I suoi ultimi due film (compreso To the Wonder) sembrano fatti di tutto fumo e niente arrosto, e invece di 'ciccia' ce n'è. Eccome.
Perché Malick non fa 'fast food movie' che si mangiano in un solo boccone, il suo cinema va gustato lentamente, va pensato, rimuginato su, anche a costo di farti venire i rigurgiti con il suo stile di regia 'always on the run'.
I suoi film sono i suoi ragionamenti filosofici tradotti in immagini, dove la parola è scarna, non necessaria, ma valida e utile nella sua essenzialità, proprio come una poesia ermetica.
I film di Malick non sono per tutti. Neanche per i radical chic ante litteram
Sia chiaro, Malick non fa film né tanto meno 'seghe intellettuali' per una casta di persone super intelligenti che può andare a testare il suo QI al MENSA schifando il resto dell'umanità, ma non fa nemmeno cinema inteso come puro intrattenimento. 
Si ha l'impressione (o almeno, chi sta scrivendo non ha mai avuto un grande feeling con le materie filosofiche) che Malick, essendo di per sé un  fisolofo (ha studiato ad Harvard e aveva quasi terminato un master all'università di Oxford) vuole mettere in pratica i suoi studi - e il suo amato Heidegger - usando il cinema come traduzione in immagini della sua visione delle cose.

• [DATI FORNITI]
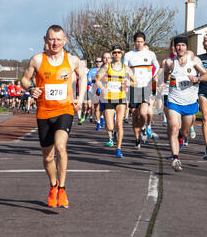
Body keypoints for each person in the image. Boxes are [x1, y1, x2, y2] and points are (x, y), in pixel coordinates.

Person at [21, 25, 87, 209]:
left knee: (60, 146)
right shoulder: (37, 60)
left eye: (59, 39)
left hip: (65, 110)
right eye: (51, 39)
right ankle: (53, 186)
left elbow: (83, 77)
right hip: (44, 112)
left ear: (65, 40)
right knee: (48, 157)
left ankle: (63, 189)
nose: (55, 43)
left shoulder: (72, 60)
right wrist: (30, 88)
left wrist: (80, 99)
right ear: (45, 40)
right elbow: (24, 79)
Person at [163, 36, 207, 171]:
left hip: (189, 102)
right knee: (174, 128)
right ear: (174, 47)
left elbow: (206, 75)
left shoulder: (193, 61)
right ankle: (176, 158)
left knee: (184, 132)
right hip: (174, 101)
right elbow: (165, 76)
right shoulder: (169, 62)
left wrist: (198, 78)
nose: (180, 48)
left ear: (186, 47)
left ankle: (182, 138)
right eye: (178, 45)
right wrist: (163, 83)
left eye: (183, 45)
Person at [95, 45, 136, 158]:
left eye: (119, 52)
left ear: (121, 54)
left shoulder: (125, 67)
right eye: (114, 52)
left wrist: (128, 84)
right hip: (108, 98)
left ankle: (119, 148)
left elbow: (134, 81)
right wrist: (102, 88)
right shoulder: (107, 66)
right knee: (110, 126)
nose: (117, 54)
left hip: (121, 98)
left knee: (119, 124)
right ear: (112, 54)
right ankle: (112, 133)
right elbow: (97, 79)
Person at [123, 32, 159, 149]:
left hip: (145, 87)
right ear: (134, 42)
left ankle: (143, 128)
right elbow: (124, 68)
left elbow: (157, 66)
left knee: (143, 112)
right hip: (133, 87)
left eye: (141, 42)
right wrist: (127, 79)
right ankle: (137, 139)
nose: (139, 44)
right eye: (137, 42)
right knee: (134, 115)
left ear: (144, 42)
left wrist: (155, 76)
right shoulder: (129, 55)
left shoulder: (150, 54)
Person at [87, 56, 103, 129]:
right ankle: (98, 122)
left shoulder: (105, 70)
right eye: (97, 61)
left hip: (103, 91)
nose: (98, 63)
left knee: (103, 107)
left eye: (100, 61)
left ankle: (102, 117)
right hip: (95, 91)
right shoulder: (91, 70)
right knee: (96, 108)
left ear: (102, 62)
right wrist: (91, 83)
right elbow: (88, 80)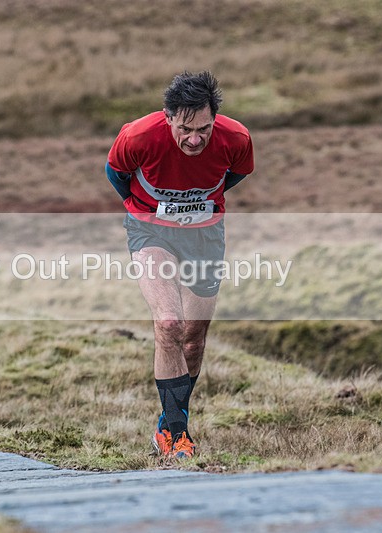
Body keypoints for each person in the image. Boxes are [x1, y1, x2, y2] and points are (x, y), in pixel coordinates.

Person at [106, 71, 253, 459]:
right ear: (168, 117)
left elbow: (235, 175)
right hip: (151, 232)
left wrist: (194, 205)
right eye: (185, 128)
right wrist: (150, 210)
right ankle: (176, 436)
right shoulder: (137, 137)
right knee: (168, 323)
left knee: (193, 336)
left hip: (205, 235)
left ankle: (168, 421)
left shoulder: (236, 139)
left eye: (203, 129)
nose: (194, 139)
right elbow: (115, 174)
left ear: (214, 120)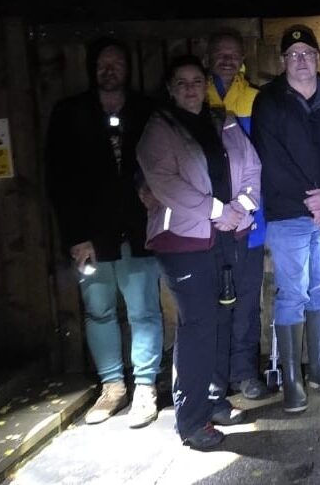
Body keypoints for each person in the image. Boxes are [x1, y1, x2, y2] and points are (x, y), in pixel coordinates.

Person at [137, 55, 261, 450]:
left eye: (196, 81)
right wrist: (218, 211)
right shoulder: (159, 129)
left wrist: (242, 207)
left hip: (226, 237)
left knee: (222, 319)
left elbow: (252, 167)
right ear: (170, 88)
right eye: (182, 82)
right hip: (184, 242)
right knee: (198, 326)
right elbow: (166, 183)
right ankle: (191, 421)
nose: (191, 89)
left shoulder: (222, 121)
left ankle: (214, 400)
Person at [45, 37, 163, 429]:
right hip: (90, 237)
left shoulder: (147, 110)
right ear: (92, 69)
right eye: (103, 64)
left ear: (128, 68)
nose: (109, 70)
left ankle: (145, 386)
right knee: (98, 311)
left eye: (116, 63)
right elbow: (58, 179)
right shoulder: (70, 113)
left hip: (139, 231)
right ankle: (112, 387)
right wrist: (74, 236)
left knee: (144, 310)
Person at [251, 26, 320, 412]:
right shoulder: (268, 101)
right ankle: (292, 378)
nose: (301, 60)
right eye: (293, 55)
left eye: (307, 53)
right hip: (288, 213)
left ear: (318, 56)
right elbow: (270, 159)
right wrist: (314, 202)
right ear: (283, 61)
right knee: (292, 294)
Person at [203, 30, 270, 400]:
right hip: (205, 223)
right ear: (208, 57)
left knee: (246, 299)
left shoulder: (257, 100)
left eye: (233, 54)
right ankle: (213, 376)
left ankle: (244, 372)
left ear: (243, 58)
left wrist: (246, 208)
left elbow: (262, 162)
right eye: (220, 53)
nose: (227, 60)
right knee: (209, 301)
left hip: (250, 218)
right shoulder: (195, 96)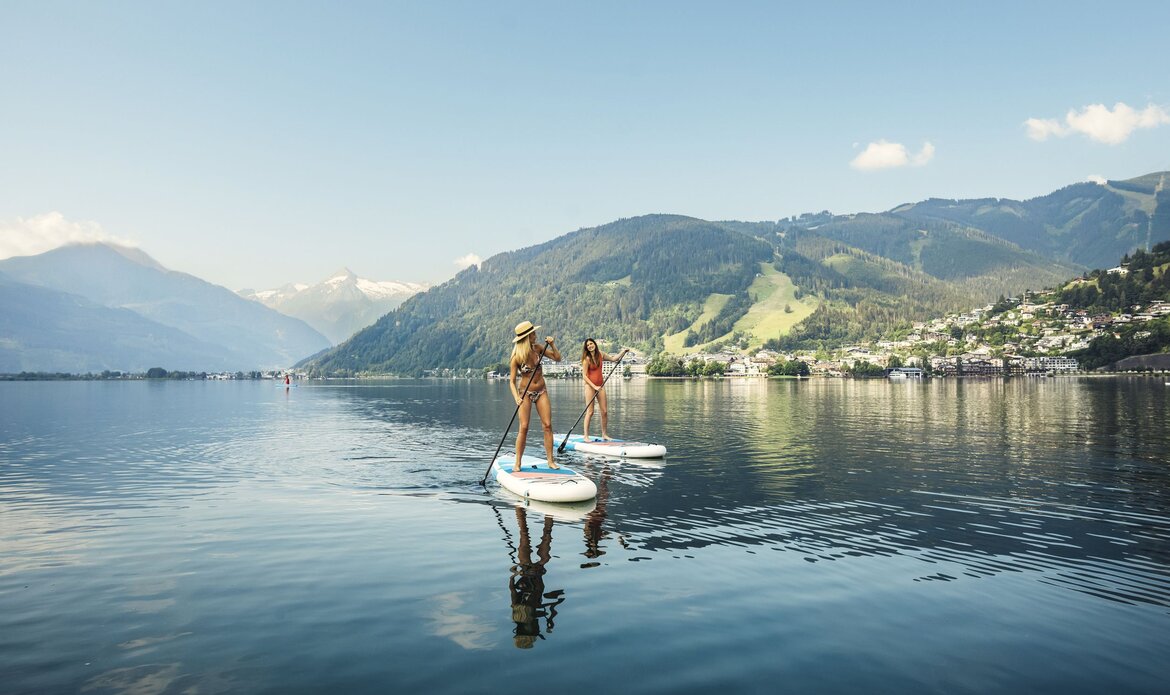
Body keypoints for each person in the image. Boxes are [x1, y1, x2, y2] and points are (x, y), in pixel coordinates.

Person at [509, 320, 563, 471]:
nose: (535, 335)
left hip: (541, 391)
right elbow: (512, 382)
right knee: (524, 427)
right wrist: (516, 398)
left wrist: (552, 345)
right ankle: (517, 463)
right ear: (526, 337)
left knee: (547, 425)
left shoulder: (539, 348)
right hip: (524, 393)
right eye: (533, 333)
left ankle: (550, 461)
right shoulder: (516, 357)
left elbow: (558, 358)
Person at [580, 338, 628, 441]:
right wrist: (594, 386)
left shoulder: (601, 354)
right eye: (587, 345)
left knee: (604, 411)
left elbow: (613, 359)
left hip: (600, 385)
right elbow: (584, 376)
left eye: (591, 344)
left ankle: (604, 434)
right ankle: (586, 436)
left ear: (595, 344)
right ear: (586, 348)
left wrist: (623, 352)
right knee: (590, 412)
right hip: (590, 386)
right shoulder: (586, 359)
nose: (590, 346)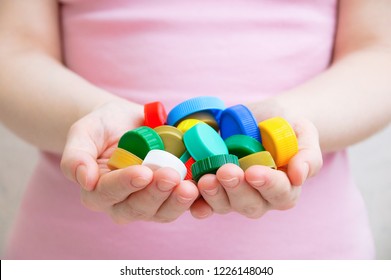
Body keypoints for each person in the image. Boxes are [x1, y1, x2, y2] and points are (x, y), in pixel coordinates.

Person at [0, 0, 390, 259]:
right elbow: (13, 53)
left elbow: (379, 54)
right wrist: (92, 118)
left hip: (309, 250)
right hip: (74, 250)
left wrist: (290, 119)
---
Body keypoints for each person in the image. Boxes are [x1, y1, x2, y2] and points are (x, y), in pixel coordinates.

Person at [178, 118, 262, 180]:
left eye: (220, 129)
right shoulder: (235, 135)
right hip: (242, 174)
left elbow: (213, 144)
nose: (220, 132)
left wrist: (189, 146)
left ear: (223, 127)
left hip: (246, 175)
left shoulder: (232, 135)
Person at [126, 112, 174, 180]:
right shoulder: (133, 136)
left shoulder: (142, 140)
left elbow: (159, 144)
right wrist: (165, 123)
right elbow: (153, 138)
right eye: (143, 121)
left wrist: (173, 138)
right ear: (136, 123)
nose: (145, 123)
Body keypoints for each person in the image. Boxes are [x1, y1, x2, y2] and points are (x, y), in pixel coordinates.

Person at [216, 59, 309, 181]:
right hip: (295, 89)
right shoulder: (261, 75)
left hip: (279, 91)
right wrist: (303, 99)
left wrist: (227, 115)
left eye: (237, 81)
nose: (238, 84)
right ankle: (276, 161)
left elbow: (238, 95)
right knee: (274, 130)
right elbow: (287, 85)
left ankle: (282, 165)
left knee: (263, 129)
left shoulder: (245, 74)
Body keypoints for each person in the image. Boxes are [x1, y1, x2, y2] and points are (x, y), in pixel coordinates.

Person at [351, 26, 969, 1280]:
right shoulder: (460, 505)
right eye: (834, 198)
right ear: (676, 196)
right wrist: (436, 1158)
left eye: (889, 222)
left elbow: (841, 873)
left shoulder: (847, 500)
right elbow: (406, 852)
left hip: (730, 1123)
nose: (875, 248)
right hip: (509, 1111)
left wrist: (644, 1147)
--
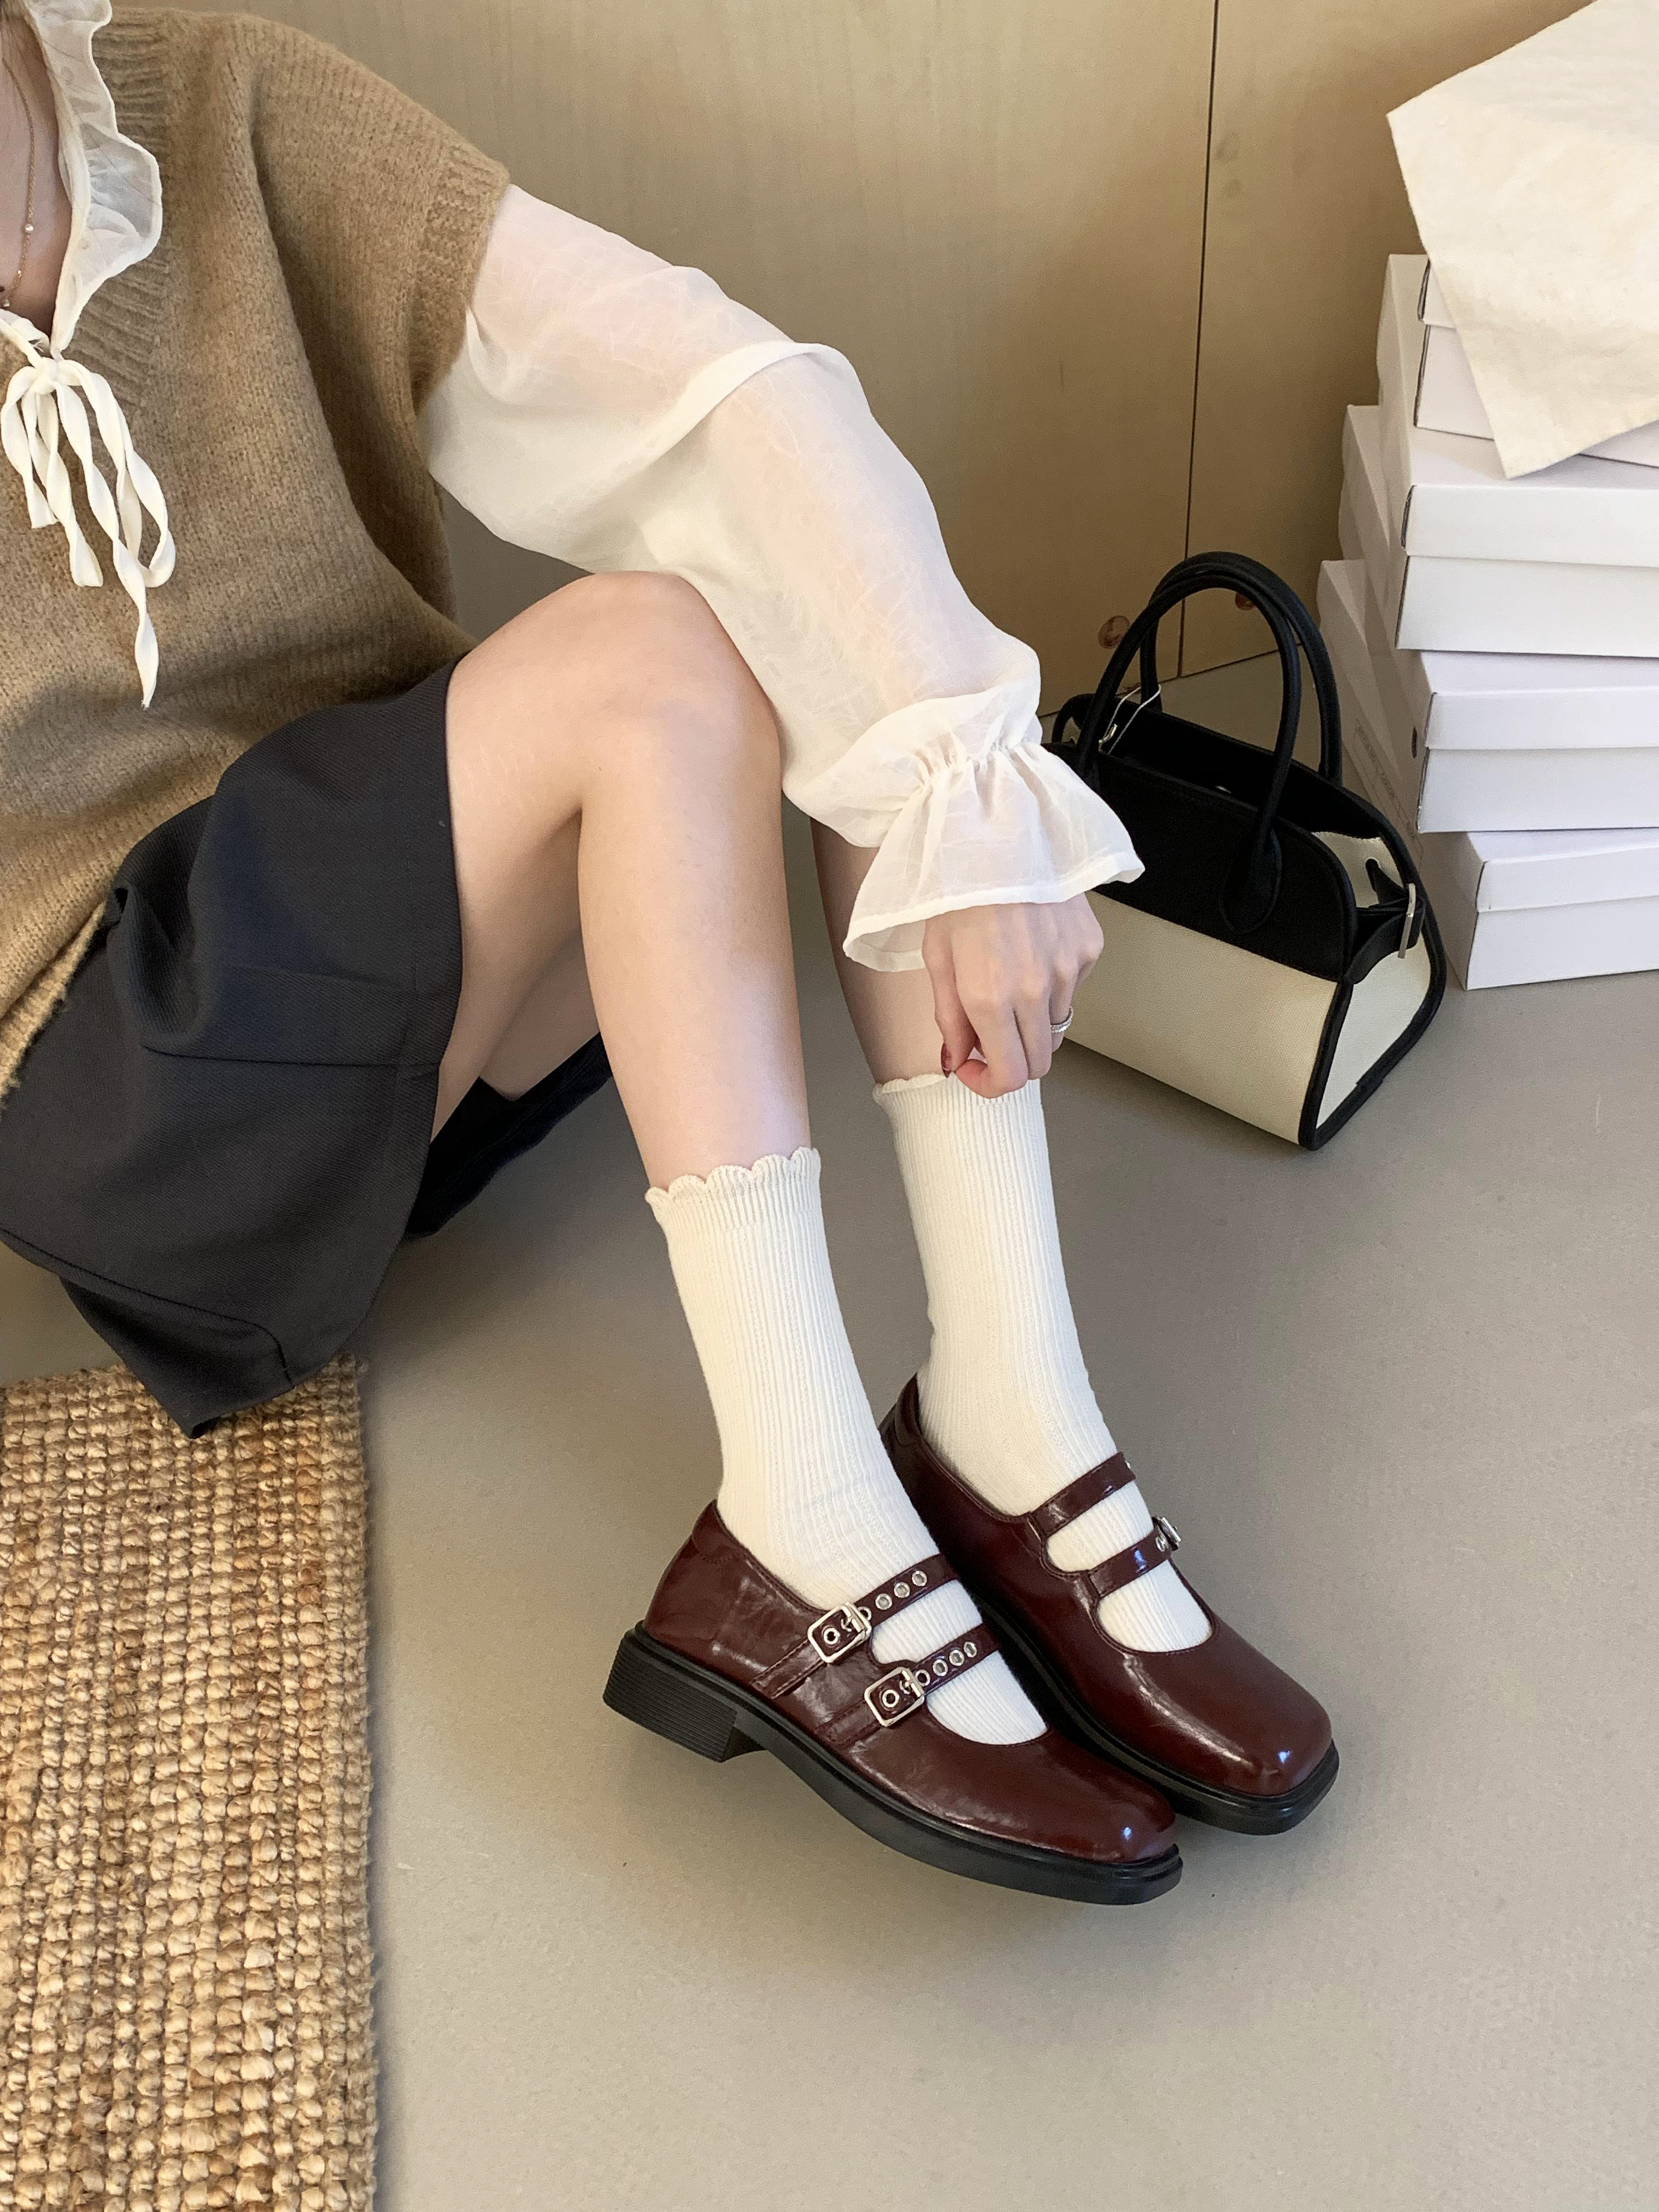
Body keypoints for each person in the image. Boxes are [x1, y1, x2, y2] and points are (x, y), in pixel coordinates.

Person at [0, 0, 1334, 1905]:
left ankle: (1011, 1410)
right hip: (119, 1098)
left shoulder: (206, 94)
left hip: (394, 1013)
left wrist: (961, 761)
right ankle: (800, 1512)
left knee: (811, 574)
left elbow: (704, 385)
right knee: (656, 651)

• [CONSEGNE]
A – Nel brano su Malick, ricopia tutto quello che va da "I film di Malick" giù fino a "come puro intrattenimento.", sostituendo "intrattenimento" con "svago".
B – Secondo il brano su Malick, in quale università il regista aveva quasi terminato un master?

• [SOLUZIONI]
A –
I film di Malick non sono per tutti. Neanche per i radical chic ante litteram
Sia chiaro, Malick non fa film né tanto meno 'seghe intellettuali' per una casta di persone super intelligenti che può andare a testare il suo QI al MENSA schifando il resto dell'umanità, ma non fa nemmeno cinema inteso come puro svago.

B – All'università di Oxford.